Why is this the case? For some systems, the local hardware is listening for this attention command by processing all audio it hears, sorting through sounds, looking for the "Attention Command." Once acknowledged as the correct command, the system then goes into cloud mode, where it sends your audio to the cloud to be processed. Here in lies the rub, for privacy we don't have a cloud system listening to our every conversation and sending it up to the cloud, so only when you get the attention of the system is that audio sent.
Given that the "Attention Command" is the only way a voice can activate the system, it then requires previous knowledge of the particular "Attention Command" and that the word itself is a command to start listening. If that is unknown, a user might speak the first three words of the sentence before the command to start listening has been activated. That's why the "Attention Command" with a pause after it is more effective.
The idea felt in the industry is to hide this complexity from the user, seamlessly providing a simulation of human dialogue. Example: "Alexa, what's the weather" - produces the correct response if the system is setup correctly. As we grow accustomed to asking the same thing each day, in such a nonchalant manner, we forget the uniqueness of this "weather command." It's just a single series of words that activates the request. But after the command has executed, Alexa is back to listening for Alexa, no longer focused on you. The reason is this AI is not 'an AI,' it is many AI systems acting as a single AI. It's just a big set of systems waiting for the next command. When we break down our example, “Alexa, what’s the weather?" we can see this simple question is a complicated process.

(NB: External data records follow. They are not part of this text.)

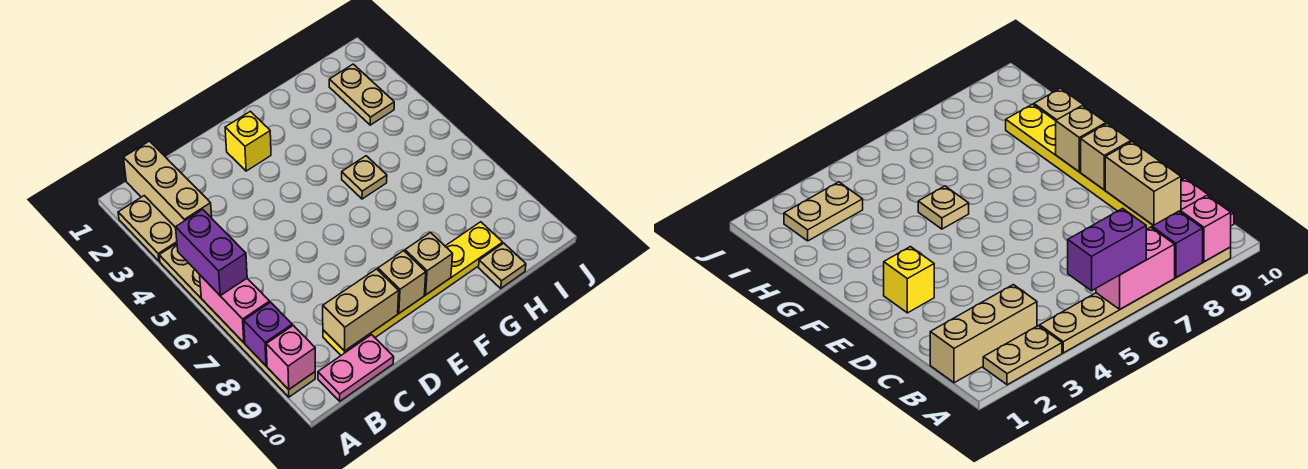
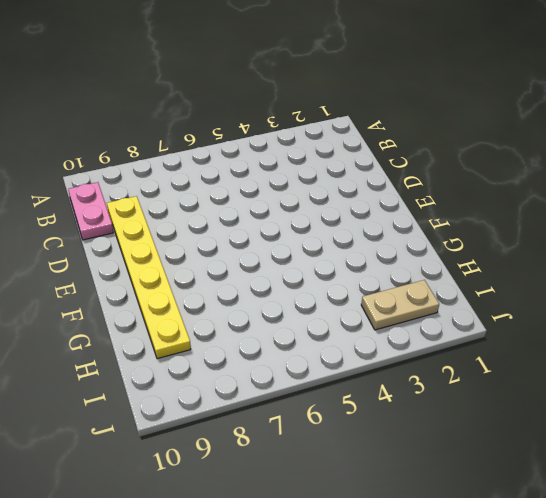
none -> tan plate A2:A3 level 1
none -> tan plate A4:A9 level 1
none -> tan brick B1:B3 level 1

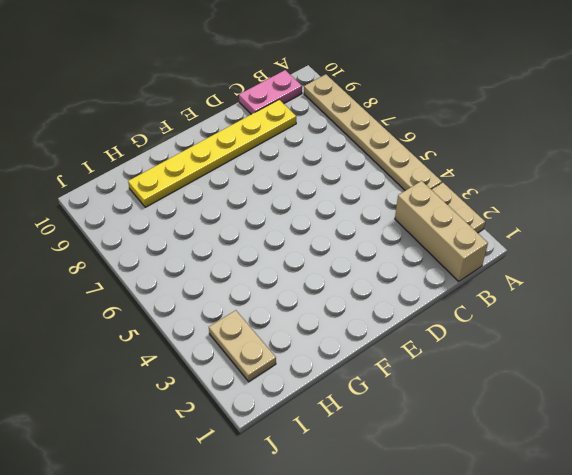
none -> yellow brick E2 level 1
none -> tan plate G5 level 1
none -> tan plate H10 level 1

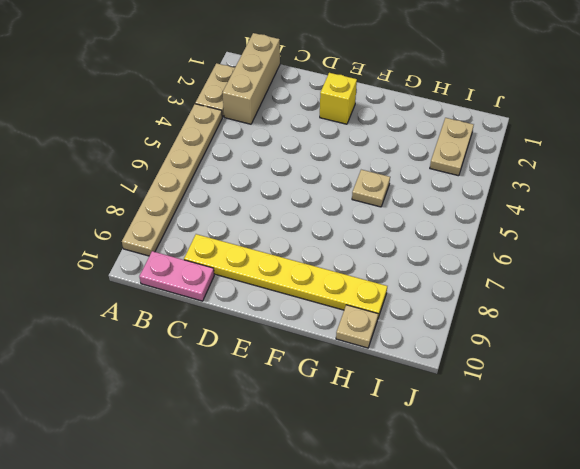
none -> pink brick A6:A7 level 2
none -> purple brick A8 level 2
none -> pink brick A9 level 2

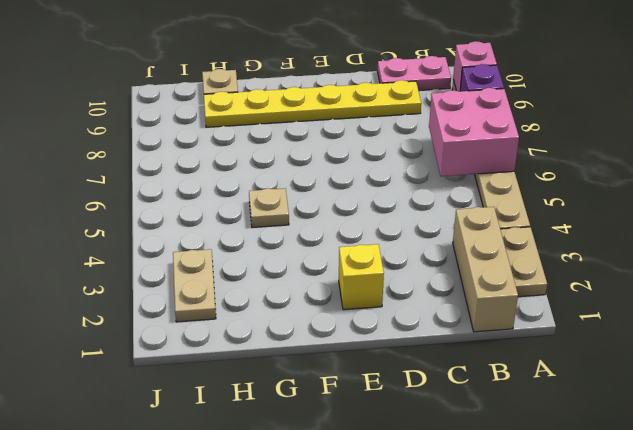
pink brick A6:B7 level 2 -> pink brick A6:A7 level 2
none -> tan brick C9:D9 level 2
none -> tan brick E9 level 2
none -> tan brick F9 level 2

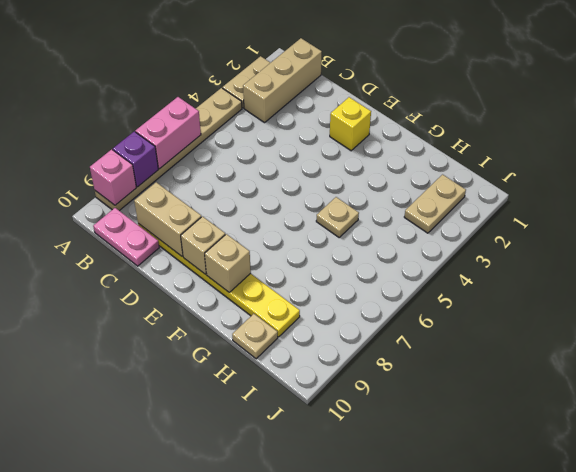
none -> purple brick A5:A6 level 3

First, the hardware in Amazon’s Echo contains an AI listening and processing audio for the word “Alexa,” from all the sounds around it, all the time it is on. Listening and processing audio is the first AI that helps with this question. Local Command Word Processor (local speech to command) is AI #1,
Second, the audio containing the spoken words "what’s the weather" turns audio into text. This Voice to Text AI uses multitudes of recorded utterances to piece together the sounds into letters and words. In this case, it needed to understand a conjunction of “what is” as "what's." Voice to Text AI is AI #2.
Third, Natural Language Processing is used to turn, "what’s the weather?" into commands for this AI that specializes in the meaning of the text. Natural Language Processing turns, "what’s the weather" into commands. Natural Language Processing is AI #3.
When the intention of the user is determined, programs use a locally defined zip code and request the weather from the internet weather source for this location, then organizes the results into reply text. This text is, in turn, passed to AI #4, Text to Speech. It creates the returned text as audio, matched from multitudes of recorded utterances to construct the sounds into words, and words into sentences. Additionally, adding a cadence and creating an audio file is then passed to the Alexa speaker to play.
With four AI systems working together, the complexity of what is involved in delivering a spoken audio response from Alexa is enormous.
Teaching users how to use an AI system is a problem for the entire AI industry. It's because we don't address each other by first calling out their name, waiting for an acknowledgment before then speaking a command. When we want something from someone, we say it all together. For example, 'Al turn on the lights' will come out in one breath without a pause. It's not natural for humans to pause after calling the name of someone especially when we're feeling physically comfortable ourselves. The Industry problem I spoke of; these AIs all exist in that environment where we feel comfortable; therefore they must adapt to us for best adoption and lower attrition rate. The AI systems are in part, built for human comfort. Therefore, the nuance of a simple insertion of a pause is in the way of faster adoption. Chances are, if you know what you want and can see the sentence in your mind before saying it, then call out the AI start command, say, 'Alexa,' then wait for the system to acknowledge your request for attention, then speak the sentence. Then and only then you almost always get what you want and quickly.
Currently, a user must think about what information they want from our AI systems before speaking to them to ensure an accurate response. Understanding how these systems work and how we communicate with each other is an important first step towards full adoption.
For example, understanding command word requirements when using an AI platform with voice is essential. The acknowledgment command, usually the local hardware is listening for this command and does the processing of all the audio it hears, sorting through sounds, looking for the Attention Command. Given that the attention command is the only way to use your voice to activate the system, it requires previous knowledge of the command, and that the word itself is a command to start listening. If you don't know that, you might speak the first three words of the sentence before the command to start listening has been activated. That's why using a pause after the attention command is best. We see this as a penultimate need for our industry to bridge this gap.